Pourquoi devrait-on être sceptique dans cette situation, mais croire sur parole un témoignage vieux de deux milles ans, maintes fois réécris et de source plutôt douteuse? Pourquoi, quand je vois Criss Angel marcher sur l'eau, alors qu'il est filmé et qu'il y a plusieurs témoins, je me dis tout de suite qu'il y a un truc tandis que je devrais croire que Jésus l'a fait pour vrai? Pourquoi le contenu de la bible – un texte ancien quelconque issu de l'une des très nombreuses mythologies de l'Antiquité –, les paroles d'un prêtre ou le credo d'une foi devrait-il être considéré comme véridique lorsqu'il nous présente une histoire absurde, alors qu'une histoire d'un niveau d'absurdité égal mais ne venant pas de la religion mérite que l'on soit critique? N'est-ce pas là un manque de cohérence?
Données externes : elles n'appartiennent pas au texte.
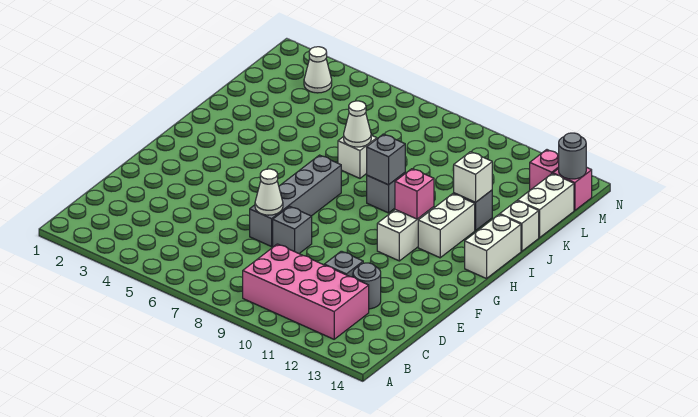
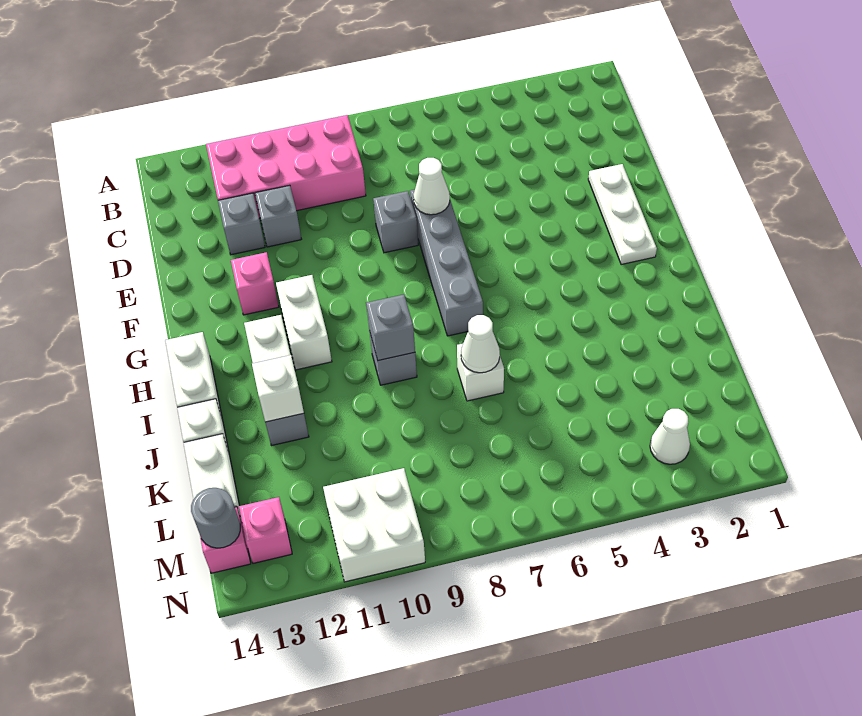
grey 1x1 round brick [353,263,381,309] -> grey 1x1 brick [218,193,265,255]
none -> white 1x3 plate [588,164,657,265]
pink 1x1 brick [395,169,434,219] -> pink 1x1 brick moved to [231,252,279,315]
none -> white 2x2 brick [323,468,425,582]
Et si je vous dis que Dieu est à la fois un et trois? Que Jésus est assis à la droite de Dieu mais partout à la fois? Qu'il est tout-puissant et bienveillant mais qu'il laisse le mal exister quand même? Que les voies de Dieu sont impénétrables? Que Dieu existe mais que je n'ai aucune idée de ce qu'il est? Comment peut-on affirmer croire en une chose que l'on ne comprend pas? N'y a-t-il pas là une contradiction logique? Si je disais que les xuüphtalzops existent mais que je refusais d'expliquer ce que veut dire ce mot, comment pourrais-je reprocher à autrui de ne pas me croire? Nul ne peut croire en une proposition s'il ne la comprend pas, si elle se contredit elle-même ou si elle contient un mot sans définition. Affirmer le contraire c'est se mentir à soi-même.

Il est grand le mystère de la foi. Comment des adultes par ailleurs raisonnables peuvent-ils croire en des telles inepties? C'est tout un mystère. Mais qu'est-ce que la foi au fond? Un concept inventé par les prêcheurs d'obscurantisme pour faire passer la crédulité pour une vertu.